A data hoarder claims he's downloaded all 900TB of SoundCloud
SoundCloud fans really don't want to see the streaming service go.
One user, posting on Reddit's thread for "data hoarders," claimed he's downloaded the bulk of SoundCloud's public archive, and that it's "only" 900TB.
He posted in response to reports that SoundCloud only has funding to last it 50 days, and that users should back up their favourite tracks. SoundCloud has denied those reports, saying it's "here to stay."
Posting under the name "makemakemake," the Reddit user claimed he ripped SoundCloud's files over a connection of 80Gb/s, which would have taken more than a day.
He posted a temporary 100GB log file to prove he did it, though due to the size Business Insider hasn't verified that file.
Makemakemake didn't give precise technical details, but did reference using Google's cloud computing services, rather than a home connection. SoundCloud, meanwhile, is hosted on Amazon's cloud computing platform.
Makemakemake doesn't plan to make a replica or "mirror" version of SoundCloud available to the public.

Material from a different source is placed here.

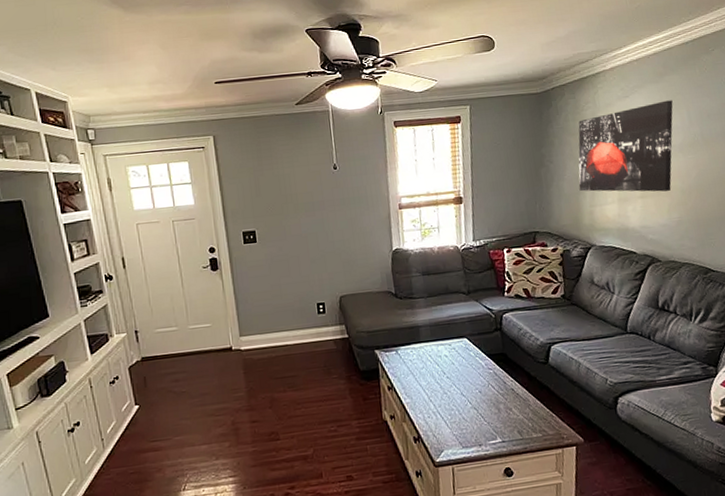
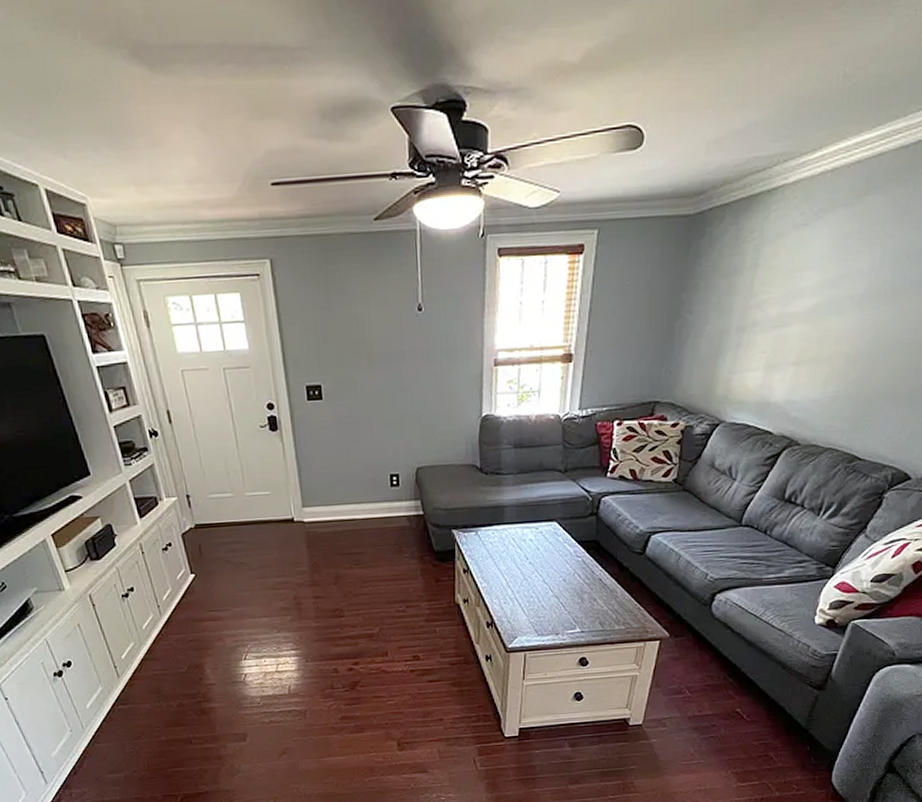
wall art: present [578,100,673,192] -> none [719,232,866,358]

He wrote: "It'd be quicker to download everything from [SoundCloud] yourself. Only have 10G to where the data is now."
It isn't clear why SoundCloud hasn't detected and blocked such activity through rate limiting. The company hasn't responded to a request for comment.
The enterprising Redditor isn't alone in trying to archive SoundCloud.

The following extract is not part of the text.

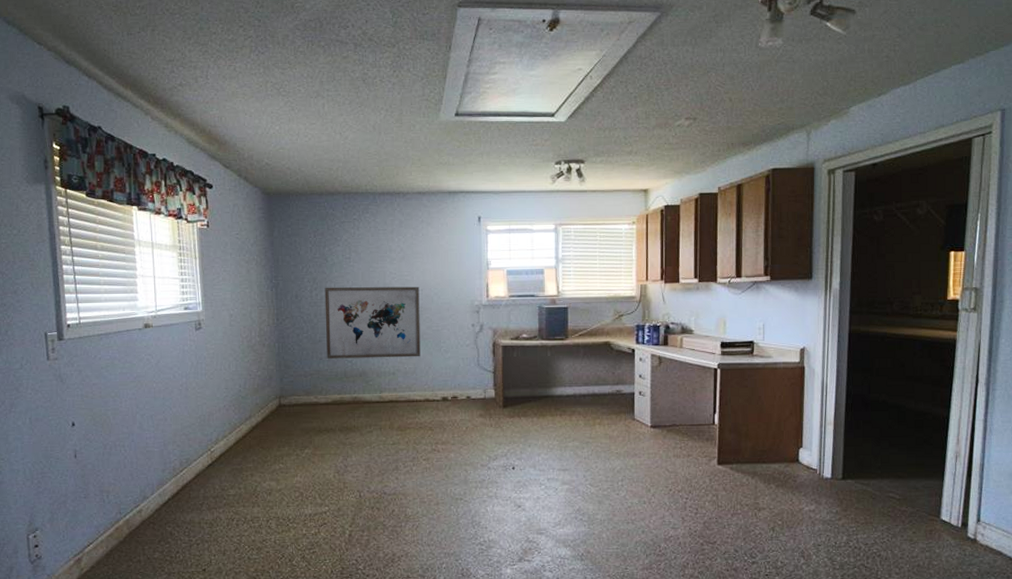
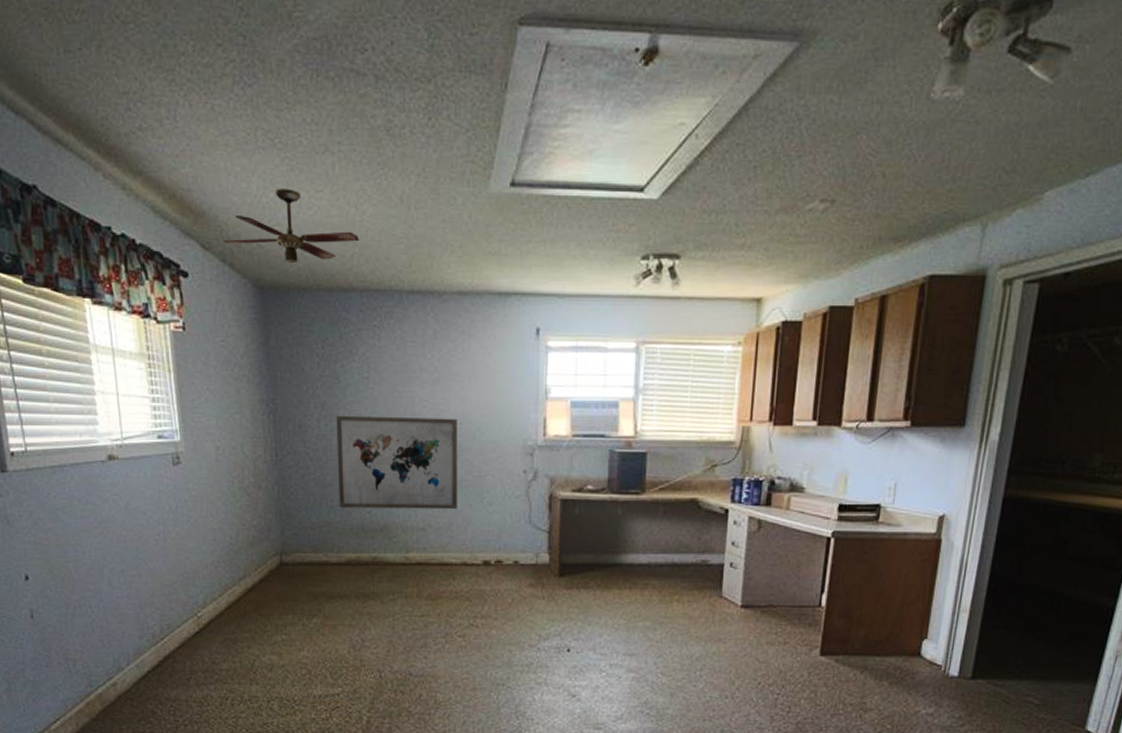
ceiling fan: none [240,123,343,175] -> present [224,188,360,263]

The Verge reported that The Archive Project, which tries to preserve sites that are about to shut down, will undertake a large-scale backup of SoundCloud this week.
The Archive Project backs up at-risk services with the help of volunteers running its virtual archiving appliance, ArchiveTeam Warrior. Volunteers give up some bandwidth and disk space to help scrape those sites. Other defunct sites preserved by the project include GeoCities, TwitPic, and Google Video.

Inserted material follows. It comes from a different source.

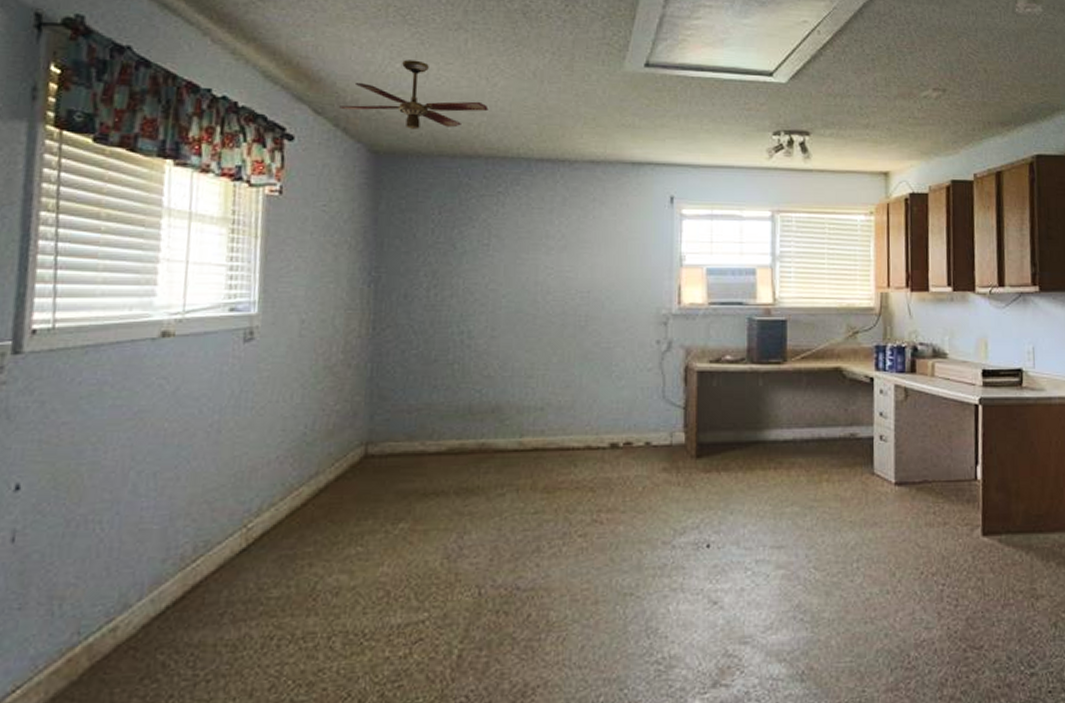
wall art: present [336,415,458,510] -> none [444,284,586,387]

The project only backs up sites it thinks are at risk of shutting down. SoundCloud this month cut 40% of its staff, and earlier this year it warned it might run out of cash. CEO Alex Ljung has batted off reports the company's about to shut down.
But ArchiveTeam cited the layoffs, cashflow issues, and an earlier legal case involving unpaid royalties as good reasons to preserve the site.
So far, it said, "rate limiting has not had an effect" on its efforts to grab SoundCloud's API data.